The median age in the city was 30.7 years. 26.1% of residents were under the age of 18; 11.7% were between the ages of 18 and 24; 35.6% were from 25 to 44; 20.2% were from 45 to 64; and 6.3% were 65 years of age or older. The gender makeup of the city was 63.7% male and 36.3% female.

===2000 census===
As of the census of 2000, there were 4,978 people, 1,364 households, and 1,062 families residing in the city. The population density was 1,415.3 PD/sqmi. There were 1,511 housing units at an average density of 429.6 /sqmi. The racial makeup of the city was 72.10% White, 2.69% African American, 1.35% Native American, 0.38% Asian, 0.06% Pacific Islander, 21.49% from other races, and 1.93% from two or more races. Hispanic or Latino of any race were 32.58% of the population.
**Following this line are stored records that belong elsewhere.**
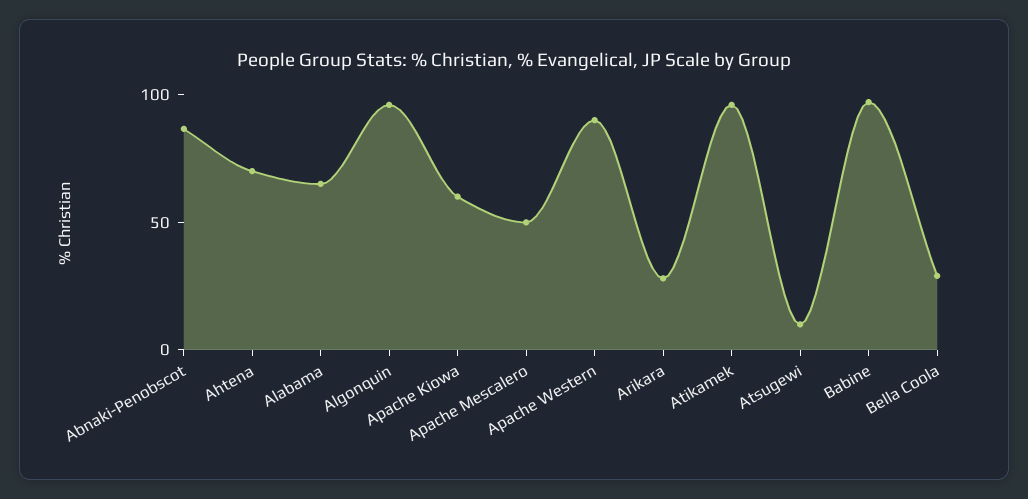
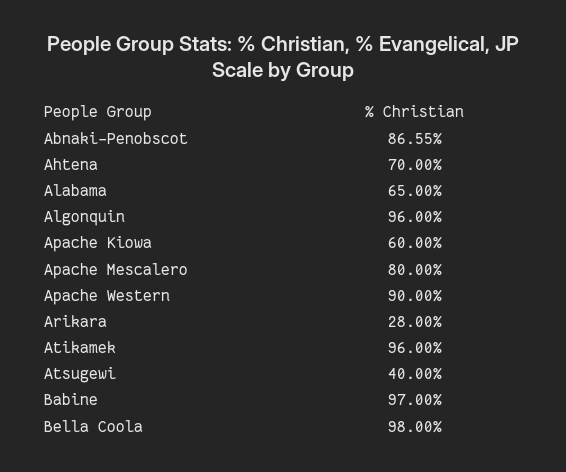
  {
    "Abnaki-Penobscot": 86.55,
    "Ahtena": 70,
    "Alabama": 65,
    "Algonquin": 96,
    "Apache Kiowa": 60,
-   "Apache Mescalero": 50,
+   "Apache Mescalero": 80,
    "Apache Western": 90,
    "Arikara": 28,
    "Atikamek": 96,
-   "Atsugewi": 10,
+   "Atsugewi": 40,
    "Babine": 97,
-   "Bella Coola": 30
+   "Bella Coola": 98
  }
There were 1,364 households, out of which 45.7% had children under the age of 18 living with them, 58.2% were married couples living together, 13.0% had a female householder with no husband present, and 22.1% were non-families. 16.9% of all households were made up of individuals, and 5.1% had someone living alone who was 65 years of age or older. The average household size was 3.14 and the average family size was 3.51.

In the city, the population was spread out, with 31.0% under the age of 18, 12.1% from 18 to 24, 34.7% from 25 to 44, 16.5% from 45 to 64, and 5.7% who were 65 years of age or older. The median age was 29 years. For every 100 females, there were 137.8 males. For every 100 females age 18 and over, there were 157.3 males.
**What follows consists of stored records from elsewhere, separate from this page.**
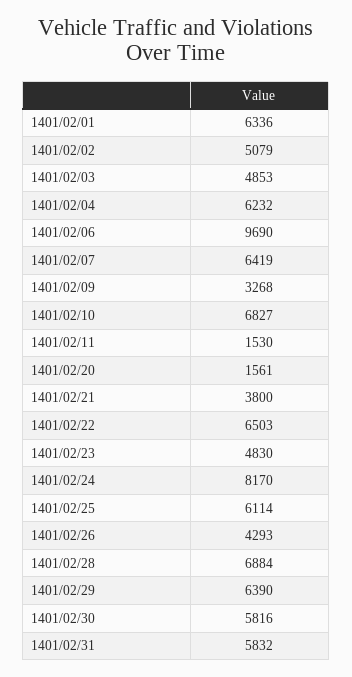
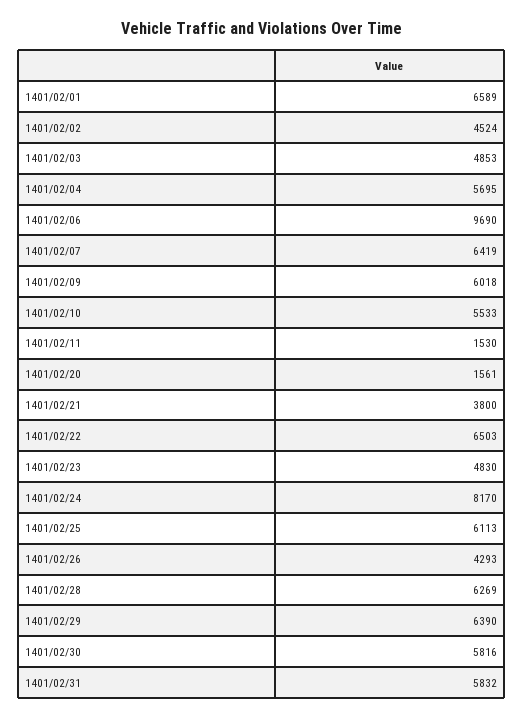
  {
-   "1401/02/01": 6336,
+   "1401/02/01": 6589,
-   "1401/02/02": 5079,
+   "1401/02/02": 4524,
    "1401/02/03": 4853,
-   "1401/02/04": 6232,
+   "1401/02/04": 5695,
    "1401/02/06": 9690,
    "1401/02/07": 6419,
-   "1401/02/09": 3268,
+   "1401/02/09": 6018,
-   "1401/02/10": 6827,
+   "1401/02/10": 5533,
    "1401/02/11": 1530,
    "1401/02/20": 1561,
    "1401/02/21": 3800,
    "1401/02/22": 6503,
    "1401/02/23": 4830,
    "1401/02/24": 8170,
-   "1401/02/25": 6114,
+   "1401/02/25": 6113,
    "1401/02/26": 4293,
-   "1401/02/28": 6884,
+   "1401/02/28": 6269,
    "1401/02/29": 6390,
    "1401/02/30": 5816,
    "1401/02/31": 5832
  }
The median income for a household in the city was $33,844, and the median income for a family was $32,969. Males had a median income of $28,500 versus $20,337 for females. The per capita income for the city was $11,469. About 15.6% of families and 19.4% of the population were below the poverty line, including 24.2% of those under age 18 and 21.1% of those age 65 or over.
==Economy==
The city has seen some industrial investment in recent years through Amazon Web Service's data centers; however, wages have stagnated. The 2017 median household income in Umatilla of $38,796 represented a decline of 7.3% from 2010, and has fallen well behind nearby Hermiston at $50,694. The local economy is heavily reliant on agriculture and supporting services. As of 2001, the five largest employers in Umatilla were the Two Rivers Correctional Institution, JM Manufacturing (polyvinyl chloride pipes), Gilroy Food (dehydrated onions), Boise Cascade (wood chips), and Oregon Rustic (pine furniture).